Ordered a piece of 3m carbon fiber for 8 bucks. I installed this in 15 min. Gotta say this stuff is tough. The grip is real nice and non slippy. No need to cut the corners for a better fit just make sure you hair dry the corners a bit and it lays flat. Haha gotta say it looks bad as too. I got the sample size version from www. carbon fiber film.com

Sent from my SCH-I535 using Tapatalk 2


----------



## speed-kills (Nov 2, 2011)

nice

Sent from my SCH-I535 using Tapatalk 2


----------



## bamaredwingsfan (Jun 9, 2011)

What you cut the fiber with an can you get the fiber at an automotive parts store

Sent from my rOot3d Samsung Galaxy S3


----------



## juicy (Nov 23, 2011)

I really need a razor like that


----------



## johnomaz (Jul 18, 2011)

Did you just glue it or is it hardened?


----------



## juicy (Nov 23, 2011)

It's vinyl.
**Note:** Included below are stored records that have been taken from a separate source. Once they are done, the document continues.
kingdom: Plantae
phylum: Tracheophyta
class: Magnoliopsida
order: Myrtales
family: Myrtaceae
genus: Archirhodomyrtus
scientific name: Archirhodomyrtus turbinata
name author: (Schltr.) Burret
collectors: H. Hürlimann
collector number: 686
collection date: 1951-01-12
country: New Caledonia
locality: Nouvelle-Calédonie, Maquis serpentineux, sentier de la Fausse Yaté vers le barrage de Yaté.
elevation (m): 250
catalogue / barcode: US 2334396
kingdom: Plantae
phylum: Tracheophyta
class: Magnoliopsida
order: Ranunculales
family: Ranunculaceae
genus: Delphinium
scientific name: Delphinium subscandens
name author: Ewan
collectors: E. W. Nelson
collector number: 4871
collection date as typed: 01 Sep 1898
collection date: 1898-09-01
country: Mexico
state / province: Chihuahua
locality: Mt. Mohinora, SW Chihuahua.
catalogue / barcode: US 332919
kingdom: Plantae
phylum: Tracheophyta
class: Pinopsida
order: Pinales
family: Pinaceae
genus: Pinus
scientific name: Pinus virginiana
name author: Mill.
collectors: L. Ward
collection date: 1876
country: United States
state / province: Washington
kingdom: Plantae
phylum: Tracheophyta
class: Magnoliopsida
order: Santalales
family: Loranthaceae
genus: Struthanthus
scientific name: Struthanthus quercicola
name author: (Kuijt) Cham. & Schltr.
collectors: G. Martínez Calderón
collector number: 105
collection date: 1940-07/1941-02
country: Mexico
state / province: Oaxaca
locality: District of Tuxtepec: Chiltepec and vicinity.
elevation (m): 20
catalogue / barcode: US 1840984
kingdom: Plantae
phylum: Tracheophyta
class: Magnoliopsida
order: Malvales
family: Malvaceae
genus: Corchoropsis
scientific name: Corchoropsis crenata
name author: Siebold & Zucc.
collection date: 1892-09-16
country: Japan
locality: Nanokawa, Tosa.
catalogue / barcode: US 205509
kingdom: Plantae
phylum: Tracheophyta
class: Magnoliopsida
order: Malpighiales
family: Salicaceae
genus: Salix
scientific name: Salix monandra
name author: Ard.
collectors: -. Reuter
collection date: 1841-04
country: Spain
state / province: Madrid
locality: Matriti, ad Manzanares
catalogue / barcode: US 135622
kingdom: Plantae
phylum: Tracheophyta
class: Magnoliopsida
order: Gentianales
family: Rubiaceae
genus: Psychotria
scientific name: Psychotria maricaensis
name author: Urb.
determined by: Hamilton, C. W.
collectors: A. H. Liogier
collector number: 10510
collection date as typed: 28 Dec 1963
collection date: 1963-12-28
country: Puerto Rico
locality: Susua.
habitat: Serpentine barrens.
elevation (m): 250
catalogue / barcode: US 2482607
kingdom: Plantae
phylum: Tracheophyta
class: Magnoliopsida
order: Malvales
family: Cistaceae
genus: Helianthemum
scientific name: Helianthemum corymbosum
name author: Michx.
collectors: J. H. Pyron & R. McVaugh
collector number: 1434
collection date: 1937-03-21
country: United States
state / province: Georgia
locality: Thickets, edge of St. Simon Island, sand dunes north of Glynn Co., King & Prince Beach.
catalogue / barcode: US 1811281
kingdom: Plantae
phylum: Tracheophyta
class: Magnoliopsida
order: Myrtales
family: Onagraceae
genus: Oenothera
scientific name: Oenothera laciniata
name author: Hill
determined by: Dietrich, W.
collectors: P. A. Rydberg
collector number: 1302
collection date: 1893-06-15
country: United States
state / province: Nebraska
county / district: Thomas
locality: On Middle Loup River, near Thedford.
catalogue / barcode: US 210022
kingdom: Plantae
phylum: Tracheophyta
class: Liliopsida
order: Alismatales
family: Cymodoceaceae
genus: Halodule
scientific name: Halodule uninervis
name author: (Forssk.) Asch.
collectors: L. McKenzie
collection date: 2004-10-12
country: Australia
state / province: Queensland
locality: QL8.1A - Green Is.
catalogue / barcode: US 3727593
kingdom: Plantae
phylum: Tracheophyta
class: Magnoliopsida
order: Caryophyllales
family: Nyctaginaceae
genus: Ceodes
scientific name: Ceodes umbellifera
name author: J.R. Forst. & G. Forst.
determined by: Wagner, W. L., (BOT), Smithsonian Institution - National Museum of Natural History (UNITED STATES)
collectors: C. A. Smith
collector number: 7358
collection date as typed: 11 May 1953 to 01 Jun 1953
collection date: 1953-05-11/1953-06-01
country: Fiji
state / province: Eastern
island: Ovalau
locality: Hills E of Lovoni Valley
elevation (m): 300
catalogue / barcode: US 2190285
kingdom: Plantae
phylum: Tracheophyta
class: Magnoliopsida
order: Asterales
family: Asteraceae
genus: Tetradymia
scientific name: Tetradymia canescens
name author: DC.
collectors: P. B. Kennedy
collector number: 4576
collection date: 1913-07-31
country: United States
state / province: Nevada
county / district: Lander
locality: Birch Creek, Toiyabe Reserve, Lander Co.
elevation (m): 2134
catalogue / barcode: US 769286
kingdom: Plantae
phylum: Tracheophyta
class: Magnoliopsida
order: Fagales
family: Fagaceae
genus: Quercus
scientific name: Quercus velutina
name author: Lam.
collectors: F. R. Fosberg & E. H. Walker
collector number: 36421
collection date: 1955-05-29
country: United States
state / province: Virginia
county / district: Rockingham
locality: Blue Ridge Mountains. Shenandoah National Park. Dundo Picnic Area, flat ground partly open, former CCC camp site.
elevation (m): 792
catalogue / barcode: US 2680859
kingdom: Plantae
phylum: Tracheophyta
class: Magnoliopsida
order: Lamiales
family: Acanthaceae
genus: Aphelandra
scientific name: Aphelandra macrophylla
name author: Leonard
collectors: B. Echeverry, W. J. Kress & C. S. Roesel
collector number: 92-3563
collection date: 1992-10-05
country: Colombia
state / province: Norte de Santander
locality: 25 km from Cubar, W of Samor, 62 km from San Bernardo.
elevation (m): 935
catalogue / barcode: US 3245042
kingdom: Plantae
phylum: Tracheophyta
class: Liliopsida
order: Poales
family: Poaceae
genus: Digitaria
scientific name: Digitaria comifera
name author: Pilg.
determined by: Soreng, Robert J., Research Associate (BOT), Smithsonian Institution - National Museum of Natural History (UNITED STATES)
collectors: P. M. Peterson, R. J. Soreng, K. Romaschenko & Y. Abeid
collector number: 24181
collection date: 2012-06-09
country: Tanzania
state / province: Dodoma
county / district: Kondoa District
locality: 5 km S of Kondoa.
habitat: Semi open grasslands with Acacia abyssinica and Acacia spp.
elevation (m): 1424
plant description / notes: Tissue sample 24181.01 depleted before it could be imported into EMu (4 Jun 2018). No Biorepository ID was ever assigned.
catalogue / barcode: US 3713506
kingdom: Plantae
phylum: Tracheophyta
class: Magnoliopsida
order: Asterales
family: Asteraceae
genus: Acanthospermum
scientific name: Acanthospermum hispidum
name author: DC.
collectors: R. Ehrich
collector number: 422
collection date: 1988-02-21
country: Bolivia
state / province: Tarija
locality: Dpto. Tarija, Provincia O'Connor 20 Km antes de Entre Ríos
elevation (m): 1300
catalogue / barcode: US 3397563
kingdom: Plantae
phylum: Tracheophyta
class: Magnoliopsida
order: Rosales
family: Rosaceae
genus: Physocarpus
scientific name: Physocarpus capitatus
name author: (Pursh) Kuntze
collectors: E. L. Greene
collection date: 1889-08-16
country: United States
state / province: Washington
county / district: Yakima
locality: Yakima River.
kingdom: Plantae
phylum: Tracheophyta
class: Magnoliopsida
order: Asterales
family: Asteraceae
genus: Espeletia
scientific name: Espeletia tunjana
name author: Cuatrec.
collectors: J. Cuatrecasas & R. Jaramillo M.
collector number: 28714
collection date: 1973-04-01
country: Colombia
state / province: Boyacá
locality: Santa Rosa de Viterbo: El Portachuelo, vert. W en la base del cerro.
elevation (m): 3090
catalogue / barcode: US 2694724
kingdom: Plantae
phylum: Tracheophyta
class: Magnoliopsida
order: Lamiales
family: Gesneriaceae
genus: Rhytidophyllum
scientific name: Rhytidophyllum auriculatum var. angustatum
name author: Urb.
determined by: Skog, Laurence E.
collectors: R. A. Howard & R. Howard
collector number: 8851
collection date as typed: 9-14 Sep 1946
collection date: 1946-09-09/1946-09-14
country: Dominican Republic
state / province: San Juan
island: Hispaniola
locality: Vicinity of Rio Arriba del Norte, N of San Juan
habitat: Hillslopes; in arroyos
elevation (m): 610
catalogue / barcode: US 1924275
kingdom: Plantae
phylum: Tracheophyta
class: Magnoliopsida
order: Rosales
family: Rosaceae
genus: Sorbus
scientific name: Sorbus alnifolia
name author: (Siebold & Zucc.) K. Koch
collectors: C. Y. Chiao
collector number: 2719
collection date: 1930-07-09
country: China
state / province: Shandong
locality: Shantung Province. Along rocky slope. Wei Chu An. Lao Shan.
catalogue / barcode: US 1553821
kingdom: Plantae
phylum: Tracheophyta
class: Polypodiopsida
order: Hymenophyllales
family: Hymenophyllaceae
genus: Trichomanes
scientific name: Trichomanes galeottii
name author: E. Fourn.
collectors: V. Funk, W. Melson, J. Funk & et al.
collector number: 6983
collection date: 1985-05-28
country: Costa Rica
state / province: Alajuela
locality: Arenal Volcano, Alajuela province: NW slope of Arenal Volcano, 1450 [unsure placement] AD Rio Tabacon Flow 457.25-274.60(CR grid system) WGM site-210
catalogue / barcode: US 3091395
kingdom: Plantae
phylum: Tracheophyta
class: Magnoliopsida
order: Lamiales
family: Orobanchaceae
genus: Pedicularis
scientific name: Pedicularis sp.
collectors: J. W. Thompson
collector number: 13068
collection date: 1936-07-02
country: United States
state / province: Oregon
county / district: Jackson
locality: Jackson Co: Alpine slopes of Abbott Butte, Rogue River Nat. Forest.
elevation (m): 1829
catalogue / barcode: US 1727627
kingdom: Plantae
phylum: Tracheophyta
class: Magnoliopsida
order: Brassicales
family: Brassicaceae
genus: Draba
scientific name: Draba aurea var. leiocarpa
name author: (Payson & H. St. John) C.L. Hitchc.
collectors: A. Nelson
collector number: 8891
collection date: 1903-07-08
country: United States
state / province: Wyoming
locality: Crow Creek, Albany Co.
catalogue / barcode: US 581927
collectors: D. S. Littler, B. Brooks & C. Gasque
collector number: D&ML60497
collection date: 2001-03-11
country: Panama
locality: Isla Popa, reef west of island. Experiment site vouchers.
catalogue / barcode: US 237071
It sticks


----------



## MadWicket (Aug 7, 2011)

The cutters you can find at hobby lobby. 
The 3m fiber has a sticky back so you peel it from the original back and stick it on. That's why you have to use a hair dryer in the end to harden the glue that's the sticky part.
Hmm I don't know where you can find this fiber at i just got it on the interwebz.


----------



## mav3rick478 (Aug 20, 2011)

hmmm this must be the stuff that VZW used on their CF case for the DX, looks good though.


----------



## idelgado782 (Aug 23, 2011)

Looks sweet. Are there other colors for the fiber? I wouldn't mind getting white.

Sent from a sexy a** Galaxy S III


----------



## juicy (Nov 23, 2011)

Btw Go on ebay and search carbon fiber vinyl. You can find an 8x4 inch "sample" for 1.50 shipped from a us seller


----------